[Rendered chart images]
┌────────

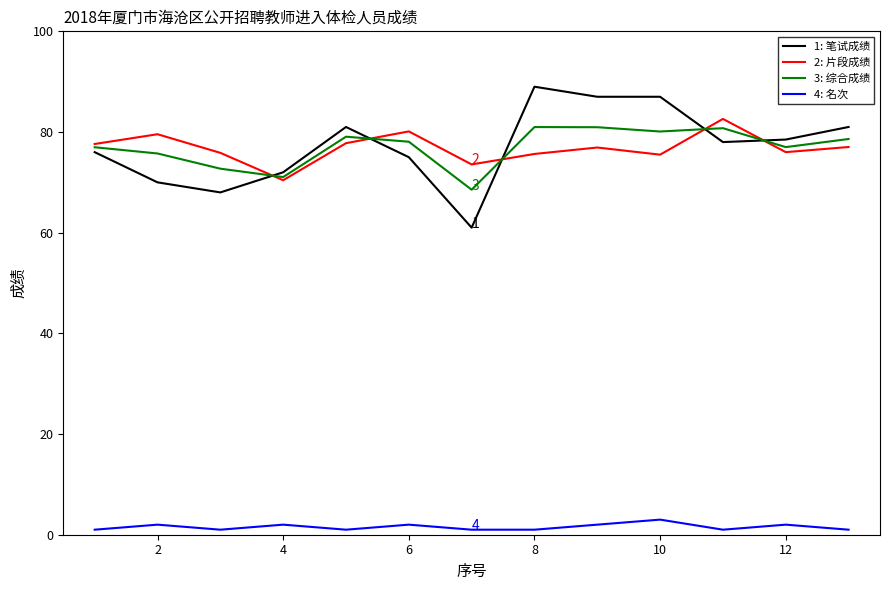

How many lines are shown in the chart?

4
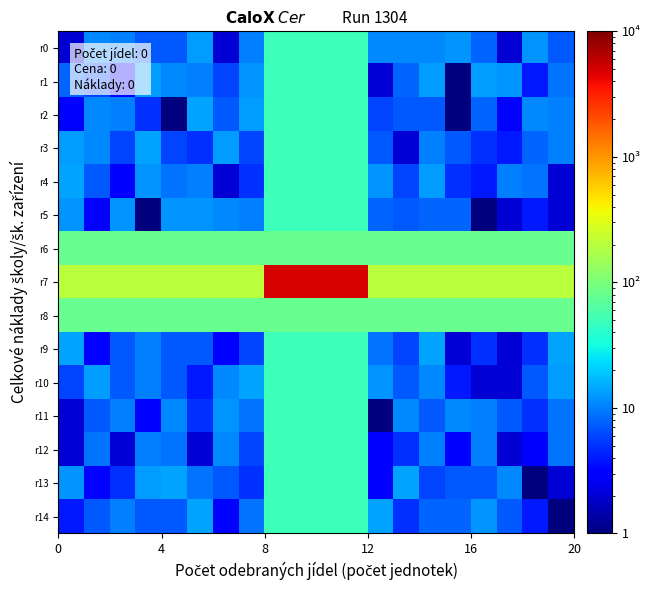

Reading left to right, extract all data points from this chart.

r0: 2	11	10	7	7	13	2	10	50	50	50	50	11	11	11	12	8	2	12	7
r1: 8	6	3	13	11	10	6	12	50	50	50	50	2	8	13	1	13	12	4	9
r2: 3	11	10	5	1	14	7	13	50	50	50	50	6	7	7	1	8	3	11	10
r3: 13	11	6	14	6	5	13	6	50	50	50	50	7	2	10	7	5	4	8	10
r4: 14	7	3	12	9	10	2	5	50	50	50	50	12	6	13	5	4	10	9	2
r5: 12	3	12	1	12	12	11	10	50	50	50	50	8	7	8	8	1	2	4	2
r6: 80	80	80	80	80	80	80	80	80	80	80	80	80	80	80	80	80	80	80	80
r7: 200	200	200	200	200	200	200	200	5000	5000	5000	5000	200	200	200	200	200	200	200	200
r8: 80	80	80	80	80	80	80	80	80	80	80	80	80	80	80	80	80	80	80	80
r9: 14	3	7	10	7	7	3	6	50	50	50	50	9	6	14	2	5	2	5	14
r10: 6	13	7	10	7	4	11	14	50	50	50	50	12	7	11	4	2	2	7	13
r11: 2	7	10	3	11	5	12	9	50	50	50	50	1	11	7	11	10	7	5	9
r12: 2	9	2	10	9	2	11	6	50	50	50	50	3	5	10	3	10	2	3	9
r13: 12	3	5	13	14	9	7	5	50	50	50	50	3	14	6	7	7	11	1	2
r14: 4	7	10	7	7	14	3	9	50	50	50	50	14	5	8	8	12	7	4	1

└────────

Put every line of the rows above into a JSON list of strings, one string per line, skipping blank lines. Leave out the picture markers.

[
  "How many lines are shown in the chart?",
  "4",
  "Reading left to right, extract all data points from this chart.",
  "r0: 2\t11\t10\t7\t7\t13\t2\t10\t50\t50\t50\t50\t11\t11\t11\t12\t8\t2\t12\t7",
  "r1: 8\t6\t3\t13\t11\t10\t6\t12\t50\t50\t50\t50\t2\t8\t13\t1\t13\t12\t4\t9",
  "r2: 3\t11\t10\t5\t1\t14\t7\t13\t50\t50\t50\t50\t6\t7\t7\t1\t8\t3\t11\t10",
  "r3: 13\t11\t6\t14\t6\t5\t13\t6\t50\t50\t50\t50\t7\t2\t10\t7\t5\t4\t8\t10",
  "r4: 14\t7\t3\t12\t9\t10\t2\t5\t50\t50\t50\t50\t12\t6\t13\t5\t4\t10\t9\t2",
  "r5: 12\t3\t12\t1\t12\t12\t11\t10\t50\t50\t50\t50\t8\t7\t8\t8\t1\t2\t4\t2",
  "r6: 80\t80\t80\t80\t80\t80\t80\t80\t80\t80\t80\t80\t80\t80\t80\t80\t80\t80\t80\t80",
  "r7: 200\t200\t200\t200\t200\t200\t200\t200\t5000\t5000\t5000\t5000\t200\t200\t200\t200\t200\t200\t200\t200",
  "r8: 80\t80\t80\t80\t80\t80\t80\t80\t80\t80\t80\t80\t80\t80\t80\t80\t80\t80\t80\t80",
  "r9: 14\t3\t7\t10\t7\t7\t3\t6\t50\t50\t50\t50\t9\t6\t14\t2\t5\t2\t5\t14",
  "r10: 6\t13\t7\t10\t7\t4\t11\t14\t50\t50\t50\t50\t12\t7\t11\t4\t2\t2\t7\t13",
  "r11: 2\t7\t10\t3\t11\t5\t12\t9\t50\t50\t50\t50\t1\t11\t7\t11\t10\t7\t5\t9",
  "r12: 2\t9\t2\t10\t9\t2\t11\t6\t50\t50\t50\t50\t3\t5\t10\t3\t10\t2\t3\t9",
  "r13: 12\t3\t5\t13\t14\t9\t7\t5\t50\t50\t50\t50\t3\t14\t6\t7\t7\t11\t1\t2",
  "r14: 4\t7\t10\t7\t7\t14\t3\t9\t50\t50\t50\t50\t14\t5\t8\t8\t12\t7\t4\t1"
]